The study focuses on patients with a diagnosis of amnestic mild cognitive impairment. According to the Alzheimer’s Association, amnestic mild cognitive impairment may affect patients’ ability to remember important information, such as appointments, conversations or recent events. Some people with amnestic mild cognitive impairment may go on to develop Alzheimer’s disease.

“Knowing that their diagnosis of amnestic mild cognitive impairment places them at risk for developing Alzheimer’s disease, patients often seek out intervention to delay the progression of the disease without knowing whether it will truly provide benefit,” said Gullett, a member of the UF Center for Cognitive Aging and Memory Clinical Translational Research. “This project will use advanced machine learning tools to provide detailed predictions of patients’ likelihood of improving after participating in a widely-supported cognitive training intervention. It will also clarify how an individual patient’s brain and cognitive features contribute to their response to the intervention.”

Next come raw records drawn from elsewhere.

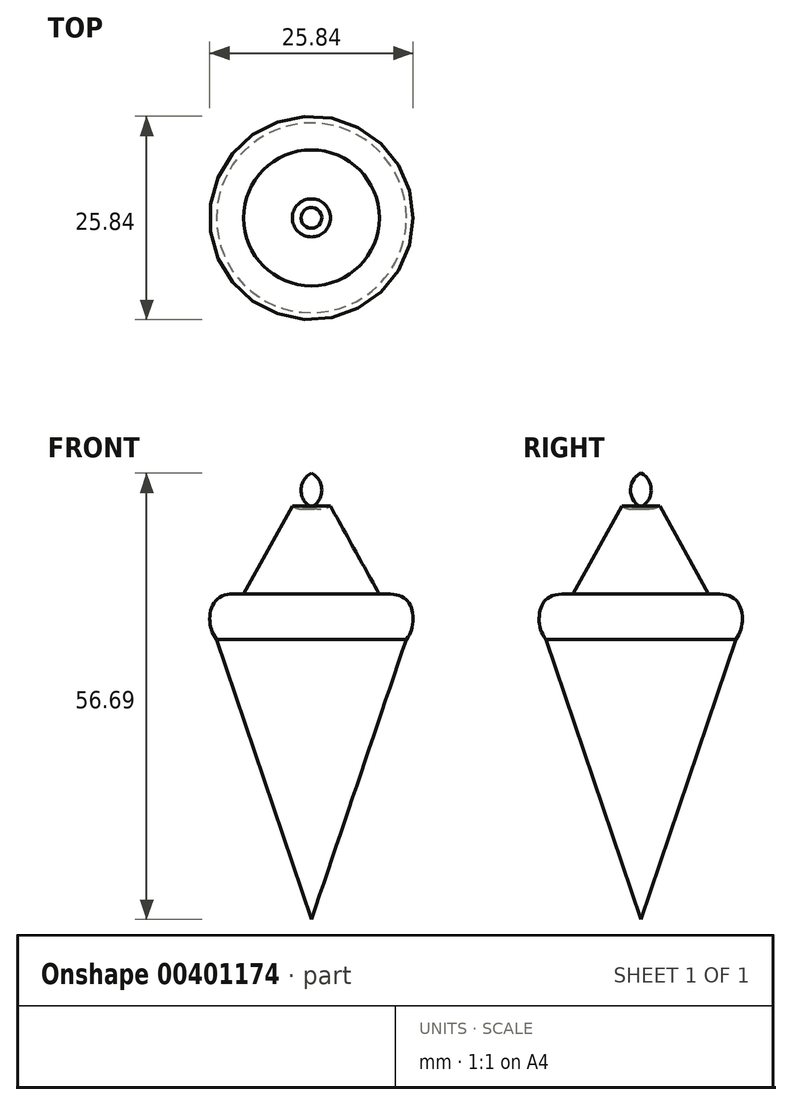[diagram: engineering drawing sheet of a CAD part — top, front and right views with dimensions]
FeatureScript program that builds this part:
annotation { "Feature Type Name" : "Feature", "Feature Type Description" : "" }
export const myFeature = defineFeature(function(context is Context, id is Id, definition is map)
    precondition{}
    {
        {
            var Q0;
            Q0=qCreatedBy(makeId("Front.planeOp"),FACE);
            var sketch = newSketch(context, id + "F0", { "sketchPlane" : qUnion([Q0])});
            skLineSegment(sketch, "E0", {"start": v(0, 33) * mm, "end": v(0, -39.54) * mm});
            skLineSegment(sketch, "E1", {"start": v(12.06, 13.95) * mm, "end": v(0, -21.63) * mm});
            skFitSpline(sketch, "E2", {"points": [v(0, 13.26) * mm, v(12.06, 13.95) * mm, v(11.8, 19.18) * mm, v(0, 18.74) * mm], "startDerivative": vector(45.96, -0.85) * mm, "endDerivative": vector(-32.93, 3.48) * mm});
            skLineSegment(sketch, "E3", {"start": v(8.9, 19.18) * mm, "end": v(2.42, 30.86) * mm});
            skArc(sketch, "E4", {"start": v(0, 30.74) * mm, "mid": v(1.23, 30.47) * mm, "end": v(2.42, 30.86) * mm});
            skFitSpline(sketch, "E5", {"points": [v(6.36, -22.3) * mm, v(11.46, -21.63) * mm, v(13.68, -21.63) * mm, v(14.79, -23.2) * mm, v(11.67, -25.16) * mm, v(6.36, -23.05) * mm, v(6.36, -22.3) * mm]});
            skPoint(sketch, "E6.orphan", {"position": v(0, 35.06) * mm});
            skSolve(sketch);
        }
        {
            var Q0;
            {var subQ0=sQuery(id+"F0.wireOp",EDGE,"E2");var subQ1=sQuery(id+"F0.wireOp",EDGE,"E0");var subQ2=makeQuery(id+"F0.imprint","INTERSECT",VERTEX,{"disambiguationData":[OD(0.0)],"derivedFrom":[subQ1,subQ0]});Q0=makeQuery(id+"F0.imprint","IMPRINT",FACE,{"disambiguationData":[TD([[makeQuery(id+"F0.imprint","IMPRINT",EDGE,{"disambiguationData":[TD([[subQ2,1.0]])],"derivedFrom":subQ1}),1.0]])]});}
            var Q1;
            {var subQ1=sQuery(id+"F0.wireOp",EDGE,"E1");var subQ3=sQuery(id+"F0.wireOp",EDGE,"E0");var subQ5=makeQuery(id+"F0.imprint","INTERSECT",VERTEX,{"derivedFrom":[subQ3,subQ1]});Q1=makeQuery(id+"F0.imprint","IMPRINT",FACE,{"disambiguationData":[TD([[makeQuery(id+"F0.imprint","IMPRINT",EDGE,{"disambiguationData":[TD([[subQ5,1.0]])],"derivedFrom":subQ3}),1.0]])]});}
            var Q2;
            {var subQ0=sQuery(id+"F0.wireOp",EDGE,"E2");var subQ1=sQuery(id+"F0.wireOp",EDGE,"E0");var subQ2=makeQuery(id+"F0.imprint","INTERSECT",VERTEX,{"disambiguationData":[OD(1.0)],"derivedFrom":[subQ1,subQ0]});Q2=makeQuery(id+"F0.imprint","IMPRINT",FACE,{"disambiguationData":[TD([[makeQuery(id+"F0.imprint","IMPRINT",EDGE,{"disambiguationData":[TD([[subQ2,1.0]])],"derivedFrom":subQ1}),1.0]])]});}
            var Q3;
            Q3=sQuery(id+"F0.wireOp",EDGE,"E0");
            revolve(context, id + "F1", {"entities" : qUnion([Q0, Q1, Q2]), "axis" : qUnion([Q3]), "revolveType" : RevolveType.FULL});
        }
    });
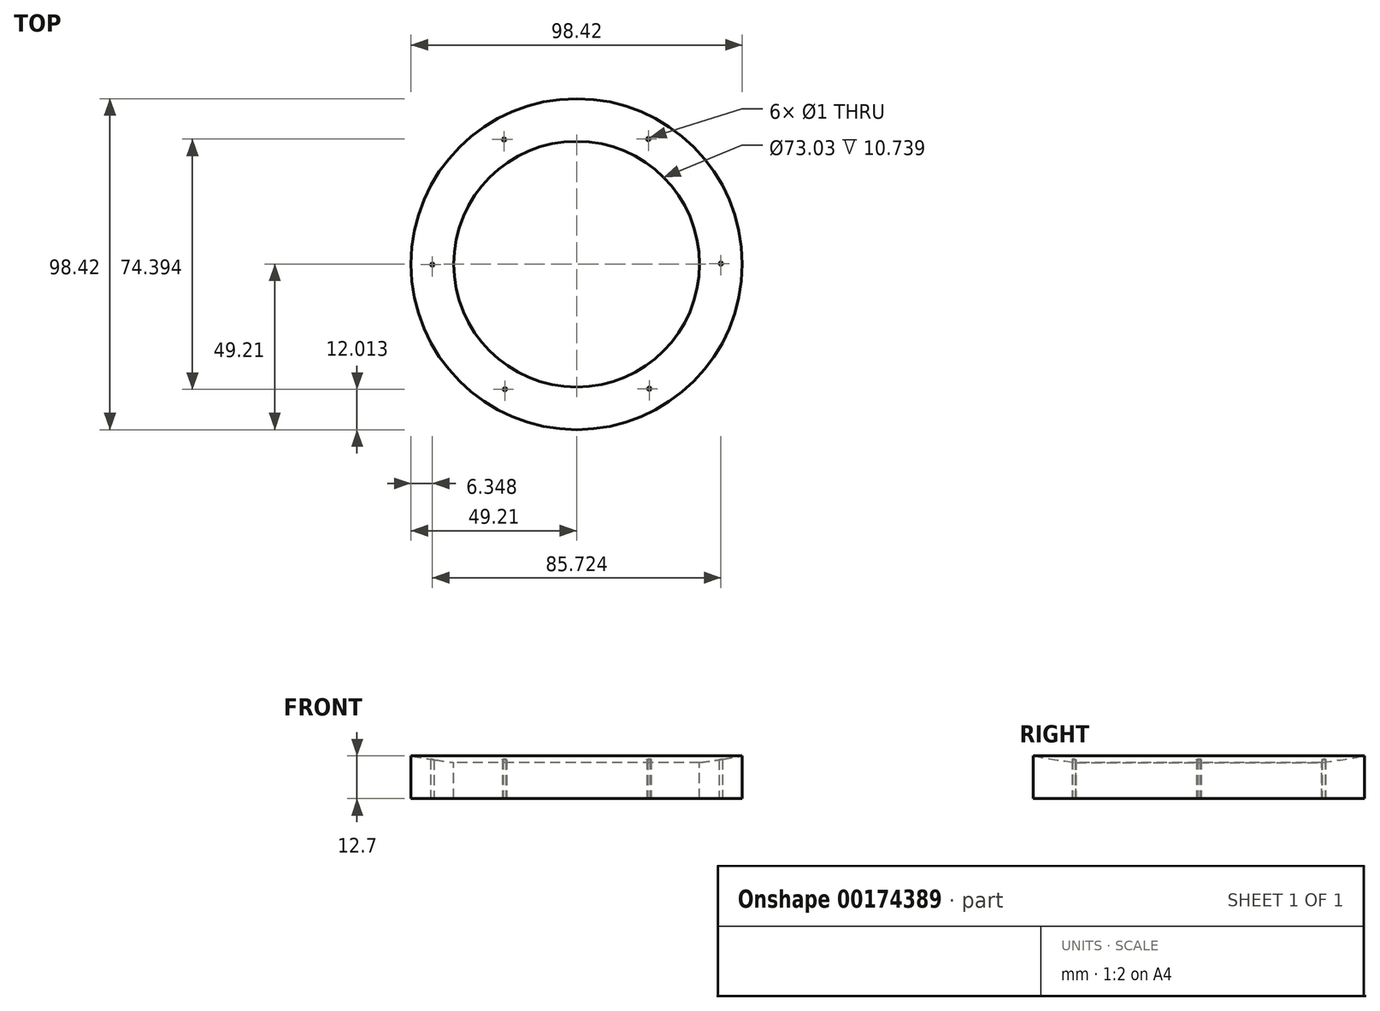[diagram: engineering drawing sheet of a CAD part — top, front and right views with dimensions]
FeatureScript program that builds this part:
annotation { "Feature Type Name" : "Feature", "Feature Type Description" : "" }
export const myFeature = defineFeature(function(context is Context, id is Id, definition is map)
    precondition{}
    {
        {
            var Q0;
            Q0=qCreatedBy(makeId("Top.planeOp"),FACE);
            var sketch = newSketch(context, id + "F0", { "sketchPlane" : qUnion([Q0])});
            skCircle(sketch, "E0", {"center": v(0, 0) * mm, "radius": 49.21 * mm});
            skSolve(sketch);
        }
        {
            var Q0;
            Q0=qCreatedBy(makeId("Front.planeOp"),FACE);
            var sketch = newSketch(context, id + "F1", { "sketchPlane" : qUnion([Q0])});
            skArc(sketch, "E1", {"start": v(-49.21, 12.7) * mm, "mid": v(0, 8.36) * mm, "end": v(49.21, 12.7) * mm});
            skPoint(sketch, "E2", {"position": v(0, 8.36) * mm});
            skLineSegment(sketch, "E3", {"start": v(49.21, 12.7) * mm, "end": v(49.21, 0) * mm});
            skLineSegment(sketch, "E4", {"start": v(0, 65.3) * mm, "end": v(0, -66.8) * mm, "construction": true});
            skLineSegment(sketch, "E5", {"start": v(36.51, 10.74) * mm, "end": v(36.51, 0) * mm});
            skLineSegment(sketch, "E6", {"start": v(36.51, 0) * mm, "end": v(49.21, 0) * mm});
            skSolve(sketch);
        }
        {
            var Q0;
            {var subQ0=sQuery(id+"F1.wireOp",EDGE,"E3");Q0=makeQuery(id+"F1.imprint","IMPRINT",FACE,{"disambiguationData":[TD([[makeQuery(id+"F1.imprint","IMPRINT",EDGE,{"derivedFrom":subQ0}),-1.0]])]});}
            var Q1;
            Q1=sQuery(id+"F1.wireOp",EDGE,"E4");
            revolve(context, id + "F2", {"entities" : qUnion([Q0]), "axis" : qUnion([Q1]), "revolveType" : RevolveType.FULL});
        }
        {
            var Q0;
            Q0=qCreatedBy(makeId("Top.planeOp"),FACE);
            var sketch = newSketch(context, id + "F3", { "sketchPlane" : qUnion([Q0])});
            skCircle(sketch, "E7.cCircle", {"center": v(0, 0) * mm, "radius": 42.86 * mm, "construction": true});
            skLineSegment(sketch, "E7.0", {"start": v(21.56, -37.04) * mm, "end": v(-21.3, -37.2) * mm});
            skLineSegment(sketch, "E7.1", {"start": v(-21.3, -37.2) * mm, "end": v(-42.86, -0.15) * mm});
            skLineSegment(sketch, "E7.2", {"start": v(-42.86, -0.15) * mm, "end": v(-21.56, 37.04) * mm});
            skLineSegment(sketch, "E7.3", {"start": v(-21.56, 37.04) * mm, "end": v(21.3, 37.2) * mm});
            skLineSegment(sketch, "E7.4", {"start": v(21.3, 37.2) * mm, "end": v(42.86, 0.15) * mm});
            skLineSegment(sketch, "E7.5", {"start": v(42.86, 0.15) * mm, "end": v(21.56, -37.04) * mm});
            skSolve(sketch);
        }
        {
            var Q0;
            Q0=sQuery(id+"F3.wireOp",VERTEX,"E7.1.start");
            var Q1;
            Q1=sQuery(id+"F3.wireOp",VERTEX,"E7.0.start");
            var Q2;
            Q2=sQuery(id+"F3.wireOp",VERTEX,"E7.5.start");
            var Q3;
            Q3=sQuery(id+"F3.wireOp",VERTEX,"E7.4.start");
            var Q4;
            Q4=sQuery(id+"F3.wireOp",VERTEX,"E7.3.start");
            var Q5;
            Q5=sQuery(id+"F3.wireOp",VERTEX,"E7.2.start");
            var Q6;
            Q6=makeQuery(id+"F2.opRevolve","SWEPT_BODY",BODY,{"disambiguationData":[OSD([sQuery(id+"F1.wireOp",EDGE,"E1"),sQuery(id+"F1.wireOp",EDGE,"E3"),sQuery(id+"F1.wireOp",EDGE,"E5"),sQuery(id+"F1.wireOp",EDGE,"E6")])]});
            hole(context, id + "F4", {"style" : HoleStyle.SIMPLE, "endStyle" : HoleEndStyle.THROUGH, "oppositeDirection" : true, "standardTappedOrClearance" : lookupTablePath({ "standard" : "ISO", "size" : "1", "type" : "Drilled" }), "standardBlindInLast" : lookupTablePath({ "standard" : "ISO", "size" : "1", "type" : "Drilled" }), "holeDiameter" : 1 * mm, "locations" : qUnion([Q0, Q1, Q2, Q3, Q4, Q5]), "scope" : qUnion([Q6]), "isTappedThrough" : true});
        }
    });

Patients in the early stages of Alzheimer’s disease each display a unique pattern of altered brain structure and function, as well as thinking and memory skills. These unique characteristics may hold the key for understanding who will respond to cognitive training and who will not.

“This study is designed to use powerful AI tools to identify brain regions responsible when person does not respond to a proven cognitive training intervention,” Gullett said. “In the future, these findings may allow us to use targeted and safe brain stimulation on these specific brain regions to increase the chance that at-risk individuals will respond more strongly to cognitive training.”